The short version: on a 35B MoE model (IQ4_XS quantized), prefill went from ~480 t/s to 1770 t/s on an RX 6800 XT. Dense models stayed flat at 480 t/s, which is expected since the optimization targets the small-matrix multiply pattern that MoE routing creates.
Why we did this:
The upstream llama.cpp treats AMD GPUs as "just another backend." The kernels are written for NVIDIA and ported over. We found that the dequantization path was leaving massive bandwidth on the table on RDNA2, and the matmul kernel for MoE models was completely memory-bound. So we went in at the HIP level.
What we shipped:
- A BFE-based dequantization kernel for IQ4_XS that runs 13x faster in isolation
- An async pipeline that overlaps dequant launches with compute, cutting kernel launch overhead by 31%
- An experimental LDS double-buffered matmul kernel that overlaps weight loading with DP4A compute. This is where the 4x gain comes from. It's behind a flag because the latency variance is still too high for production use. We know why (LDS bank conflicts on symmetric tile dimensions) and we already have the fix planned.

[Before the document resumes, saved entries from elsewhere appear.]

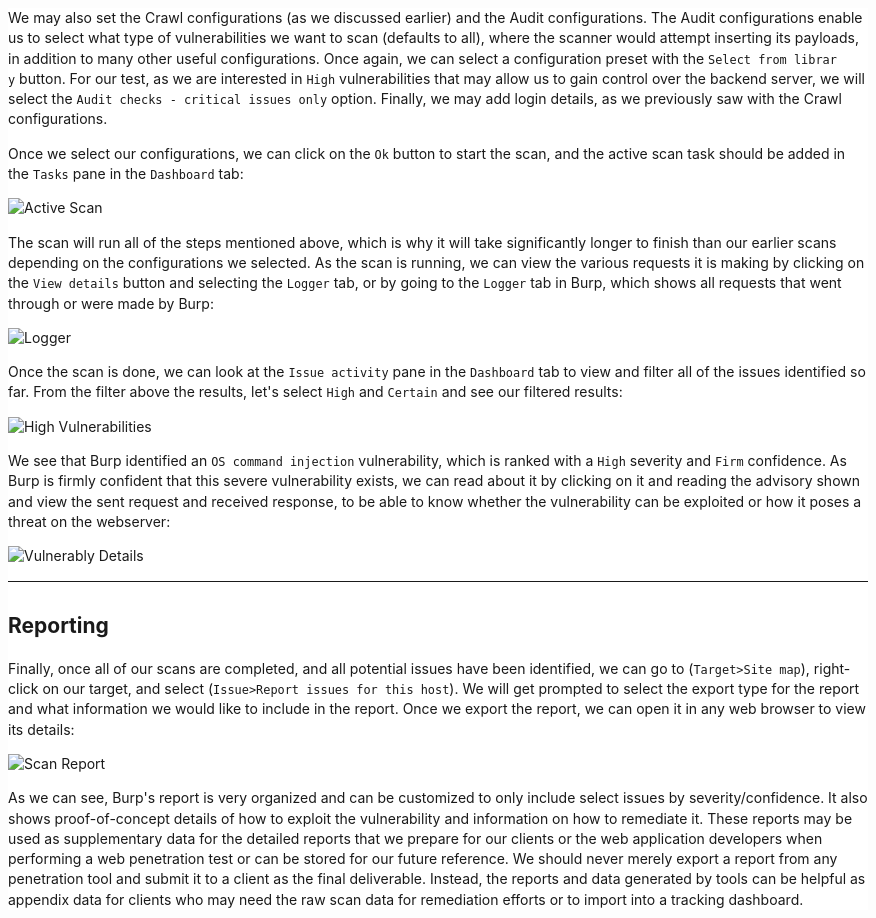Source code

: We may also set the Crawl configurations (as we discussed earlier) and the Audit configurations. The Audit configurations enable us to select what type of vulnerabilities we want to scan (defaults to all), where the scanner would attempt inserting its payloads, in addition to many other useful configurations. Once again, we can select a configuration preset with the `Select from library` button. For our test, as we are interested in `High` vulnerabilities that may allow us to gain control over the backend server, we will select the `Audit checks - critical issues only` option. Finally, we may add login details, as we previously saw with the Crawl configurations.

Once we select our configurations, we can click on the `Ok` button to start the scan, and the active scan task should be added in the `Tasks` pane in the `Dashboard` tab:

![Active Scan](https://academy.hackthebox.com/storage/modules/110/burp_active_scan.jpg)

The scan will run all of the steps mentioned above, which is why it will take significantly longer to finish than our earlier scans depending on the configurations we selected. As the scan is running, we can view the various requests it is making by clicking on the `View details` button and selecting the `Logger` tab, or by going to the `Logger` tab in Burp, which shows all requests that went through or were made by Burp:

![Logger](https://academy.hackthebox.com/storage/modules/110/burp_logger.jpg)

Once the scan is done, we can look at the `Issue activity` pane in the `Dashboard` tab to view and filter all of the issues identified so far. From the filter above the results, let's select `High` and `Certain` and see our filtered results:

![High Vulnerabilities](https://academy.hackthebox.com/storage/modules/110/burp_high_vulnerabilities.jpg)

We see that Burp identified an `OS command injection` vulnerability, which is ranked with a `High` severity and `Firm` confidence. As Burp is firmly confident that this severe vulnerability exists, we can read about it by clicking on it and reading the advisory shown and view the sent request and received response, to be able to know whether the vulnerability can be exploited or how it poses a threat on the webserver:

![Vulnerably Details](https://academy.hackthebox.com/storage/modules/110/burp_vuln_details.jpg)

---

## Reporting

Finally, once all of our scans are completed, and all potential issues have been identified, we can go to (`Target>Site map`), right-click on our target, and select (`Issue>Report issues for this host`). We will get prompted to select the export type for the report and what information we would like to include in the report. Once we export the report, we can open it in any web browser to view its details:

![Scan Report](https://academy.hackthebox.com/storage/modules/110/burp_scan_report.jpg)

As we can see, Burp's report is very organized and can be customized to only include select issues by severity/confidence. It also shows proof-of-concept details of how to exploit the vulnerability and information on how to remediate it. These reports may be used as supplementary data for the detailed reports that we prepare for our clients or the web application developers when performing a web penetration test or can be stored for our future reference. We should never merely export a report from any penetration tool and submit it to a client as the final deliverable. Instead, the reports and data generated by tools can be helpful as appendix data for clients who may need the raw scan data for remediation efforts or to import into a tracking dashboard.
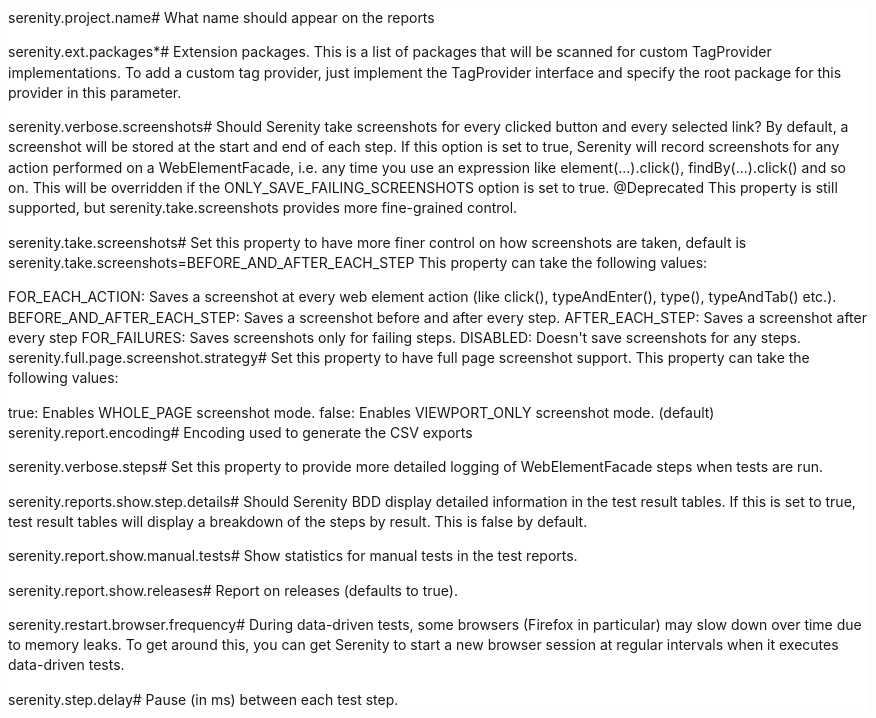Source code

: serenity.project.name#
What name should appear on the reports

serenity.ext.packages*#
Extension packages. This is a list of packages that will be scanned for custom TagProvider implementations. To add a custom tag provider, just implement the TagProvider interface and specify the root package for this provider in this parameter.

serenity.verbose.screenshots#
Should Serenity take screenshots for every clicked button and every selected link? By default, a screenshot will be stored at the start and end of each step. If this option is set to true, Serenity will record screenshots for any action performed on a WebElementFacade, i.e. any time you use an expression like element(...).click(), findBy(...).click() and so on. This will be overridden if the ONLY_SAVE_FAILING_SCREENSHOTS option is set to true. @Deprecated This property is still supported, but serenity.take.screenshots provides more fine-grained control.

serenity.take.screenshots#
Set this property to have more finer control on how screenshots are taken, default is serenity.take.screenshots=BEFORE_AND_AFTER_EACH_STEP This property can take the following values:

FOR_EACH_ACTION: Saves a screenshot at every web element action (like click(), typeAndEnter(), type(), typeAndTab() etc.).
BEFORE_AND_AFTER_EACH_STEP: Saves a screenshot before and after every step.
AFTER_EACH_STEP: Saves a screenshot after every step
FOR_FAILURES: Saves screenshots only for failing steps.
DISABLED: Doesn't save screenshots for any steps.
serenity.full.page.screenshot.strategy#
Set this property to have full page screenshot support. This property can take the following values:

true: Enables WHOLE_PAGE screenshot mode.
false: Enables VIEWPORT_ONLY screenshot mode. (default)
serenity.report.encoding#
Encoding used to generate the CSV exports

serenity.verbose.steps#
Set this property to provide more detailed logging of WebElementFacade steps when tests are run.

serenity.reports.show.step.details#
Should Serenity BDD display detailed information in the test result tables. If this is set to true, test result tables will display a breakdown of the steps by result. This is false by default.

serenity.report.show.manual.tests#
Show statistics for manual tests in the test reports.

serenity.report.show.releases#
Report on releases (defaults to true).

serenity.restart.browser.frequency#
During data-driven tests, some browsers (Firefox in particular) may slow down over time due to memory leaks. To get around this, you can get Serenity to start a new browser session at regular intervals when it executes data-driven tests.

serenity.step.delay#
Pause (in ms) between each test step.
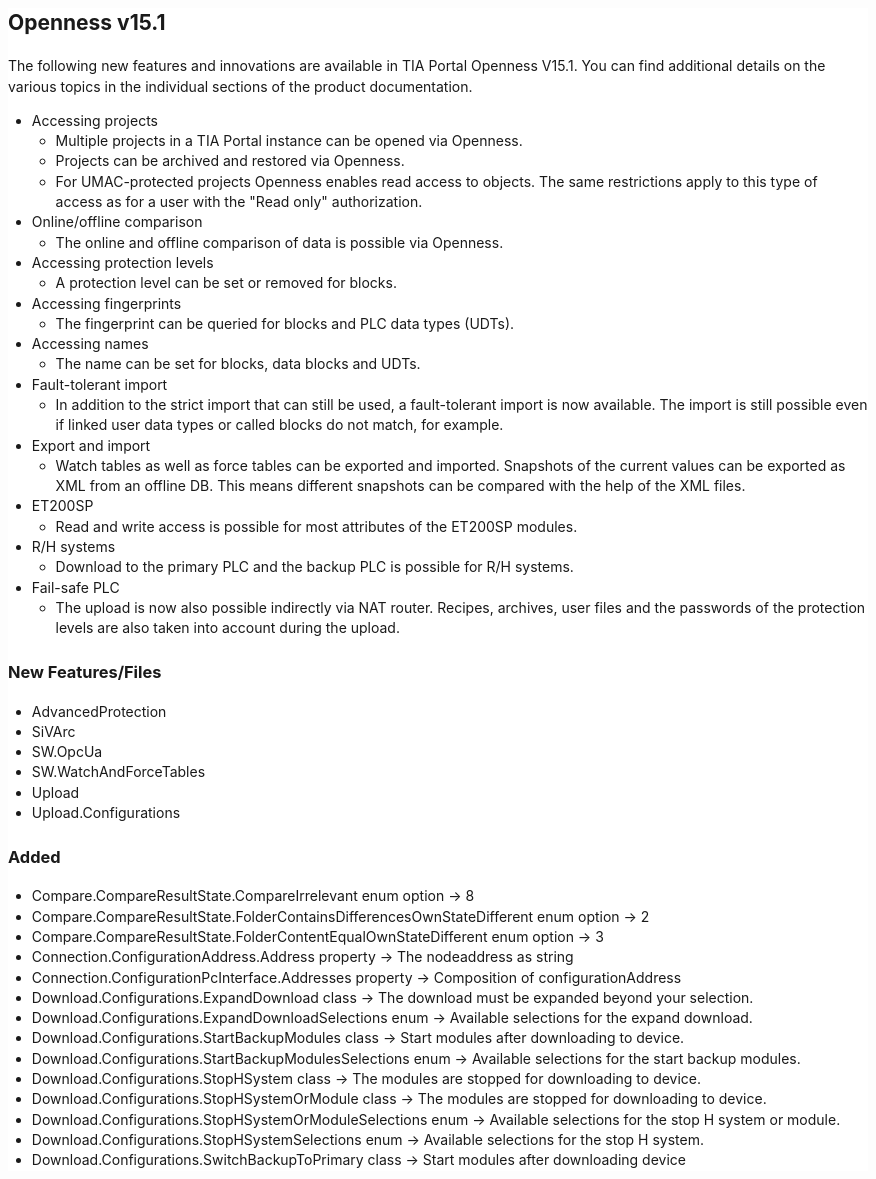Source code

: ## Openness v15.1

The following new features and innovations are available in TIA Portal Openness V15.1. You can find additional details on the various topics in the individual sections of the product documentation.

- Accessing projects
  - Multiple projects in a TIA Portal instance can be opened via Openness.
  - Projects can be archived and restored via Openness.
  - For UMAC-protected projects Openness enables read access to objects. The same restrictions apply to this type of access as for a user with the "Read only" authorization.
- Online/offline comparison
  - The online and offline comparison of data is possible via Openness.
- Accessing protection levels
  - A protection level can be set or removed for blocks.
- Accessing fingerprints
  - The fingerprint can be queried for blocks and PLC data types (UDTs).
- Accessing names
  - The name can be set for blocks, data blocks and UDTs.
- Fault-tolerant import
  - In addition to the strict import that can still be used, a fault-tolerant import is now available. The import is still possible even if linked user data types or called blocks do not match, for example.
- Export and import
  - Watch tables as well as force tables can be exported and imported. Snapshots of the current values can be exported as XML from an offline DB. This means different snapshots can be compared with the help of the XML files.
- ET200SP
  - Read and write access is possible for most attributes of the ET200SP modules.
- R/H systems
  - Download to the primary PLC and the backup PLC is possible for R/H systems.
- Fail-safe PLC
  - The upload is now also possible indirectly via NAT router. Recipes, archives, user files and the passwords of the protection levels are also taken into account during the upload.

### New Features/Files

- AdvancedProtection
- SiVArc
- SW.OpcUa
- SW.WatchAndForceTables
- Upload
- Upload.Configurations

### Added

- Compare.CompareResultState.CompareIrrelevant enum option -> 8
- Compare.CompareResultState.FolderContainsDifferencesOwnStateDifferent enum option -> 2
- Compare.CompareResultState.FolderContentEqualOwnStateDifferent enum option -> 3
- Connection.ConfigurationAddress.Address property -> The nodeaddress as string
- Connection.ConfigurationPcInterface.Addresses property -> Composition of configurationAddress
- Download.Configurations.ExpandDownload class -> The download must be expanded beyond your selection.
- Download.Configurations.ExpandDownloadSelections enum -> Available selections for the expand download.
- Download.Configurations.StartBackupModules class -> Start modules after downloading to device.
- Download.Configurations.StartBackupModulesSelections enum -> Available selections for the start backup modules.
- Download.Configurations.StopHSystem class -> The modules are stopped for downloading to device.
- Download.Configurations.StopHSystemOrModule class -> The modules are stopped for downloading to device.
- Download.Configurations.StopHSystemOrModuleSelections enum -> Available selections for the stop H system or module.
- Download.Configurations.StopHSystemSelections enum -> Available selections for the stop H system.
- Download.Configurations.SwitchBackupToPrimary class -> Start modules after downloading device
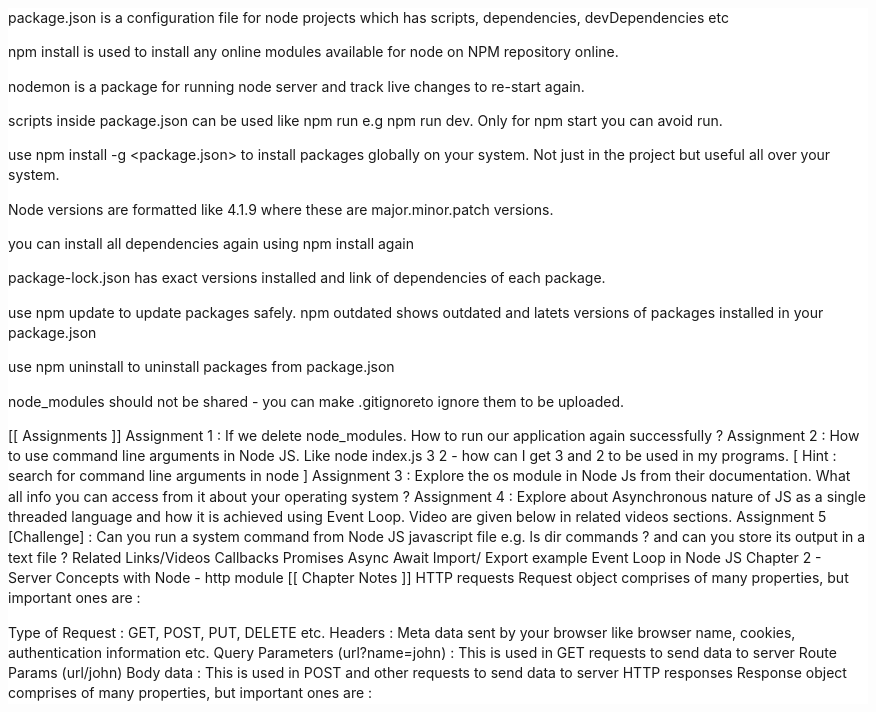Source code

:package.json is a configuration file for node projects which has scripts, dependencies, devDependencies etc

npm install <package-name> is used to install any online modules available for node on NPM repository online.

nodemon is a package for running node server and track live changes to re-start again.

scripts inside package.json can be used like npm run <script-name> e.g npm run dev. Only for npm start you can avoid run.

use npm install -g <package.json> to install packages globally on your system. Not just in the project but useful all over your system.

Node versions are formatted like 4.1.9 where these are major.minor.patch versions.

you can install all dependencies again using npm install again

package-lock.json has exact versions installed and link of dependencies of each package.

use npm update to update packages safely. npm outdated shows outdated and latets versions of packages installed in your package.json

use npm uninstall <package-name> to uninstall packages from package.json

node_modules should not be shared - you can make .gitignoreto ignore them to be uploaded.

[[ Assignments ]]
Assignment 1 : If we delete node_modules. How to run our application again successfully ?
Assignment 2 : How to use command line arguments in Node JS. Like node index.js 3 2 - how can I get 3 and 2 to be used in my programs. [ Hint : search for command line arguments in node ]
Assignment 3 : Explore the os module in Node Js from their documentation. What all info you can access from it about your operating system ?
Assignment 4 : Explore about Asynchronous nature of JS as a single threaded language and how it is achieved using Event Loop. Video are given below in related videos sections.
Assignment 5 [Challenge] : Can you run a system command from Node JS javascript file e.g. ls dir commands ? and can you store its output in a text file ?
Related Links/Videos
Callbacks
Promises
Async Await
Import/ Export example
Event Loop in Node JS
Chapter 2 - Server Concepts with Node - http module
[[ Chapter Notes ]]
HTTP requests
Request object comprises of many properties, but important ones are :

Type of Request : GET, POST, PUT, DELETE etc.
Headers : Meta data sent by your browser like browser name, cookies, authentication information etc.
Query Parameters (url?name=john) : This is used in GET requests to send data to server
Route Params (url/john)
Body data : This is used in POST and other requests to send data to server
HTTP responses
Response object comprises of many properties, but important ones are :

The experimental flag is there because we believe in shipping transparently. The gain is real, the variance is real too, and we'd rather let people benchmark it themselves than pretend it's stable.
If you're running AMD hardware and want to try it, the build scripts and benchmark harness are in the repo. No CMake changes needed.
GitHub: https://github.com/Stormrage34/llama.cpp-turboquant-hip
Happy to answer questions about the kernel work, the profiling process, or why MoE models benefit so much more than dense ones.